My first time on the forum.

I am doing some work with a high speed camera that I have been loaned. it will shoot at up to 650,000 fps but the resolution drops throught the floor at the highest frame rates. My work is generally going to be close up with quite a few shots in macro. I need powerful lights but they don't necessarily need a very wide spread - around 6 feet maybe. I have a bicycle light that is 800 lumens and that gives me a reasonably decent amount of light when I'm shooting very close up. I need something more powerful though. But I only really have up to around $500 to spend on this. I already have some decent Tungsten lights but, as mains, they will flicker when shooting at high frame rates. I don't have 3-phase power or a generator so can't go for very high wattage (5KW+) Tungsten which would avoid the flicker. So, with my budget that leaves me with battery light options. I could get something like http://www.lightandmotion.com/choose-your-light/stella-pro/stella-1000 but that only gives me 1000 Lumens. A flashlight would give me a lot more output for my money, giving several times higher lumens output - 3000+. Are there disadvantages?

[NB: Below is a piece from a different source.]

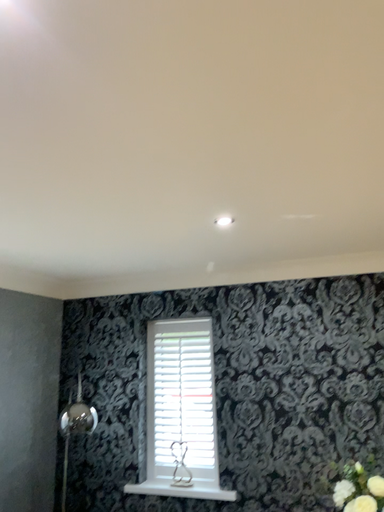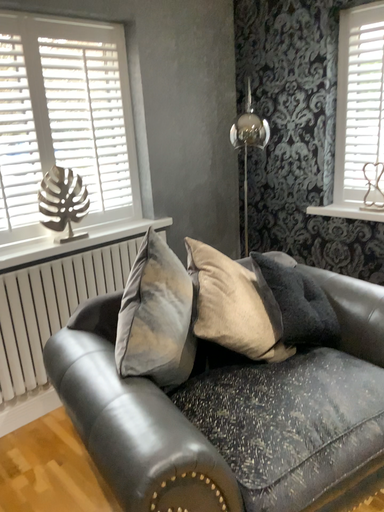
Question: How did the camera likely rotate when shooting the video?

Choices:
 (A) rotated right
 (B) rotated left

Answer: (B)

I know that the color balance won't be the same as a properly claibrated cmaera light but I could fix that and may shoot in B&W anyway.

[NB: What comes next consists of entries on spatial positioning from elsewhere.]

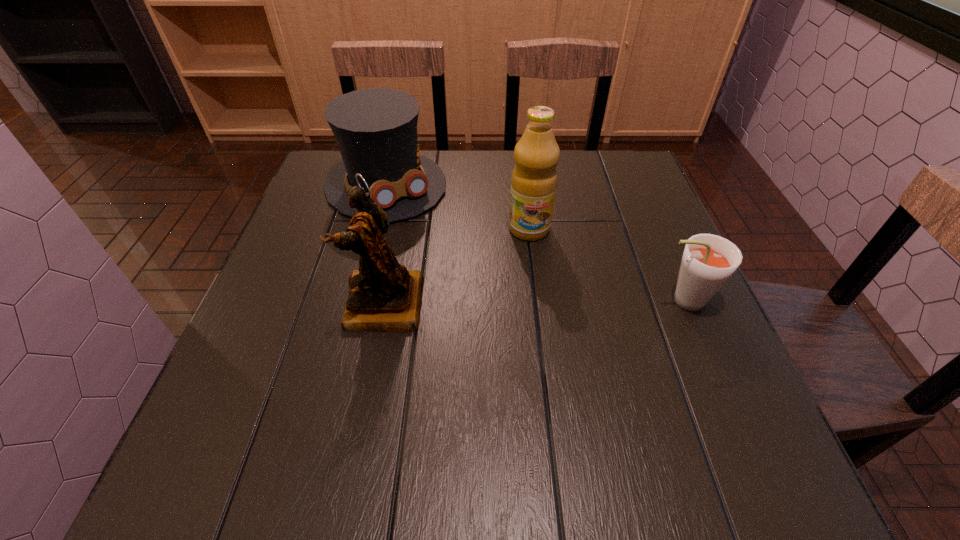
Locate an element on the screen. free space at the near edge is located at coordinates (330, 377).

At what (x,y) coordinates should I click in order to perform the action: click on free space at the left edge of the desktop. Please return your answer as a coordinate pair (x, y). The width and height of the screenshot is (960, 540). Looking at the image, I should click on (287, 237).

Where is `blank space at the right edge of the desktop`? This screenshot has width=960, height=540. blank space at the right edge of the desktop is located at coordinates (628, 247).

Where is `blank space at the far left corner of the desktop`? Image resolution: width=960 pixels, height=540 pixels. blank space at the far left corner of the desktop is located at coordinates (326, 161).

In the image, there is a desktop. Identify the location of free space at the near left corner. (218, 421).

In the image, there is a desktop. Identify the location of vacant region at the far right corner. (612, 183).

Where is `unoccupied area between the second object from right to left and the second shortest object`? unoccupied area between the second object from right to left and the second shortest object is located at coordinates (458, 207).

The height and width of the screenshot is (540, 960). Identify the location of free spot between the third object from left to right and the figurine. (456, 267).

The image size is (960, 540). I want to click on free spot between the olive oil and the second shortest object, so click(458, 207).

Locate an element on the screen. The width and height of the screenshot is (960, 540). free point between the dress hat and the second object from right to left is located at coordinates (458, 207).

Any advice would be great. Thank you.


----------



## ssanasisredna (Jan 17, 2017)

insch said:


> My first time on the forum.
> 
> I am doing some work with a high speed camera that I have been loaned. it will shoot at up to 650,000 fps but the resolution drops throught the floor at the highest frame rates. My work is generally going to be close up with quite a few shots in macro. I need powerful lights but they don't necessarily need a very wide spread - around 6 feet maybe. I have a bicycle light that is 800 lumens and that gives me a reasonably decent amount of light when I'm shooting very close up. I need something more powerful though. But I only really have up to around $500 to spend on this. I already have some decent Tungsten lights but, as mains, they will flicker when shooting at high frame rates. I don't have 3-phase power or a generator so can't go for very high wattage (5KW+) Tungsten which would avoid the flicker. So, with my budget that leaves me with battery light options. I could get something like http://www.lightandmotion.com/choose-your-light/stella-pro/stella-1000 but that only gives me 1000 Lumens. A flashlight would give me a lot more output for my money, giving several times higher lumens output - 3000+. Are there disadvantages? I know that the color balance won't be the same as a properly claibrated cmaera light but I could fix that and may shoot in B&W anyway.
> 
> Any advice would be great. Thank you.



Get boost drivers off EBAY and buy COB LEDs(Bridgelux). You can pull 500+W from 12W battery, 1000W if it's AGM. You only need very short illumination periods. 10000 lumens at 100W is reasonable. You can build in increments of 10000 lumens for <$60-70 + mounting HW and the battery.

Other option is an RC LiPo battery. If you only need a few minutes you could have a fairly small battery.


----------



## RedLED (Jan 22, 2017)

What are you shooting?


----------



## brickcheck (Mar 12, 2017)

You should post some of your photos after you take them. I always like seeing these ultra high frame per second photos


----------